Uno de los enigmas que propone la literatura policial es cómo explicar un crimen ocurrido en un cuarto cerrado, donde es imposible entrar y de donde es imposible salir. Esa escena ocurre en El misterio del cuarto amarillo, de Gastón Leroux, y se ha divulgado en infinidad de versiones, variaciones y adaptaciones. Se ocuparon, entre otros, de ese subgénero deductivo Edgar Allan Poe y John Dickson Carr. Tal problema de ingenio llama a la respuesta de Houdini, y es en el fondo superficial. Hay otro misterio menos lógico, más íntimo y atroz: ¿cómo escribe un hombre cuando su cuerpo se ha convertido en una cárcel? ¿De dónde obtiene fuerzas para seguir?

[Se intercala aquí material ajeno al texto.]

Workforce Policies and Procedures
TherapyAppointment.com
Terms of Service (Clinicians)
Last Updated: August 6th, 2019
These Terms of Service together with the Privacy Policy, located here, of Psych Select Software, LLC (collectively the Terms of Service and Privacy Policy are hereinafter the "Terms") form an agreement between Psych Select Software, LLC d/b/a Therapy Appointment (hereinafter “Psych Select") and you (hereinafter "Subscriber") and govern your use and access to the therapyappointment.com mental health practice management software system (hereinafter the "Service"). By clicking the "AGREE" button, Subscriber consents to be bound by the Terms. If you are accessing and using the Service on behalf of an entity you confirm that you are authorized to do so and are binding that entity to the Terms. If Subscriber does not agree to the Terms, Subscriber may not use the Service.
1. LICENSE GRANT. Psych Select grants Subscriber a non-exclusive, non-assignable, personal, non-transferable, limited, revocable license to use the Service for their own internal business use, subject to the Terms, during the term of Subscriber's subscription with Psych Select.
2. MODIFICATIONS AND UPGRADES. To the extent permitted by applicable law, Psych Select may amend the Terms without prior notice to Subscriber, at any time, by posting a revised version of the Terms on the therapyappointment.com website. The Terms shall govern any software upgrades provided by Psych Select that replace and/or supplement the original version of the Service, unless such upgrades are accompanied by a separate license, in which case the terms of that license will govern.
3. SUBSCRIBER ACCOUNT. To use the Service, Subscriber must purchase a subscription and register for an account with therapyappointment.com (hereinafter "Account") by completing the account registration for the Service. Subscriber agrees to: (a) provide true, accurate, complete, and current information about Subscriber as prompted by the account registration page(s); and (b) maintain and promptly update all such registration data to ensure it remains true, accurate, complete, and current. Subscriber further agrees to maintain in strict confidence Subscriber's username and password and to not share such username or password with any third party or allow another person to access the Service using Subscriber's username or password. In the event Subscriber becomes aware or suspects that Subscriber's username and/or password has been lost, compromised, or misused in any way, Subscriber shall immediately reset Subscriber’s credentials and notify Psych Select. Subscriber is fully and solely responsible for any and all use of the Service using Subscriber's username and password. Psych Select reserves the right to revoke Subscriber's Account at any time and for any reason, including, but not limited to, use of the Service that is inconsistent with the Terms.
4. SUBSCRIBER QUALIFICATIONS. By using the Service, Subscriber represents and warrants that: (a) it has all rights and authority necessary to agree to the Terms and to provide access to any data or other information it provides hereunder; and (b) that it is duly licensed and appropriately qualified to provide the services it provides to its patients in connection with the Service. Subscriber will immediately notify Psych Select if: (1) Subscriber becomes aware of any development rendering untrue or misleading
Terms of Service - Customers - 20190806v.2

Víctima de una enfermedad irreversible, Ricardo Piglia vivió sus últimos años en un cuerpo que le impedía toda movilidad. Con pudor, con absoluta discreción, no se quejó. Los casos del comisario Croce, que se publica luego de su fallecimiento, lo fue escribiendo a través de un sistema de hardware llamado Tobbii, en el que se elige cada letra fijando la mirada sobre la pantalla. Un libro de cuentos policiales escrito letra a letra.
Llama la atención, en el despojo del cuerpo, el despojamiento de la voz. Cada cuento es confluencia de un caudal que parece inagotable y que se potencia en el tono bajo, como desconfiado y cansino, del narrador. Piglia, que fue el gran difusor de la novela policial negra en la Argentina, escribe estos relatos límpidos al modo deductivo e intelectual de la tradición inglesa. La contratapa menciona como númenes a Agatha Christie, Conan Doyle, Chesterton, Poe y Borges, pero en el agrupamiento nada es igual. En el primer cuento se lee, sosegado, el eco campero y alucinado de Miguel Briante; en el resto suena el fraseo de Onetti. Pero es Borges (con quien Croce resuelve un caso), quien construye la presencia central. Borges es el autor para el que Piglia escribe su último libro, aquel cuya sombra ilumina su despedida.